Clifton Suspension Bridge was designed by Isambard Kingdom Brunel. A young and innovative engineer, he was 24 when he was appointed for the project which came about through a competition. Brunel described the bridge as ‘my first child, my darling’, and the ingenious bridge, which took 33 years to complete, marked the beginning of a great engineering career.
Wow, TWENTY FOUR! I wasn't able to design a table seating plan at that age let alone an incredible suspension bridge. Brunel also died five years before it was opened, bugger.

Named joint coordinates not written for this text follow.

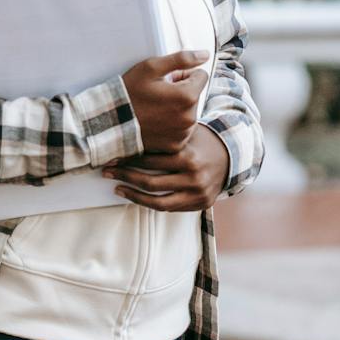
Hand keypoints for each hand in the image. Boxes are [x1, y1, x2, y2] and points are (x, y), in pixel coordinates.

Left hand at [105, 124, 227, 212]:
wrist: (232, 156)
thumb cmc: (202, 141)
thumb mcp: (186, 133)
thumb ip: (164, 136)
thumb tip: (128, 132)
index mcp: (187, 155)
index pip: (150, 160)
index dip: (128, 160)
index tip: (111, 158)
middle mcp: (192, 176)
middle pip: (150, 182)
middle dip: (125, 177)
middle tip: (107, 171)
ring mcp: (197, 192)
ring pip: (157, 201)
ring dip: (133, 195)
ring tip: (117, 188)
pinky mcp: (200, 204)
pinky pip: (169, 208)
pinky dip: (150, 204)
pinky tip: (136, 197)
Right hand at [121, 50, 209, 154]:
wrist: (112, 123)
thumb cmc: (129, 93)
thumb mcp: (151, 68)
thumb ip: (181, 58)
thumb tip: (204, 55)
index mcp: (187, 96)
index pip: (201, 76)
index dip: (183, 74)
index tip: (167, 80)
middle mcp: (190, 117)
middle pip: (195, 95)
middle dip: (180, 91)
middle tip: (158, 94)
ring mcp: (183, 133)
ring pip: (189, 112)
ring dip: (177, 108)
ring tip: (155, 108)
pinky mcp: (176, 144)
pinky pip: (182, 129)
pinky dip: (173, 124)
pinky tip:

Over the years over 120+ people have leapt to their deaths from the bridge and either side there are now notices advertising the Samaritans phone number (UK 116 123) . One such attempt is noteworthy for a pleasing outcome:
1885, a 22-year-old woman named Sarah Ann Henley survived a suicide attempt off the bridge when her billowing skirts acted as a parachute and she landed in the thick mud banks of the tidal River Avon at low tide; she subsequently lived into her eighties.
I also love how she had to be stretchered for an hour to the hospital because a local cabbie refused to dirty his cab with her muddy clothes.

One side of the Clifton Suspension Bridge seen from below. A brown river flows past the tree covered cliff with the red brick tower on top. The giant suspension chains hang the platform out and away to the right of the photograph. Autumn clouds cover the sky.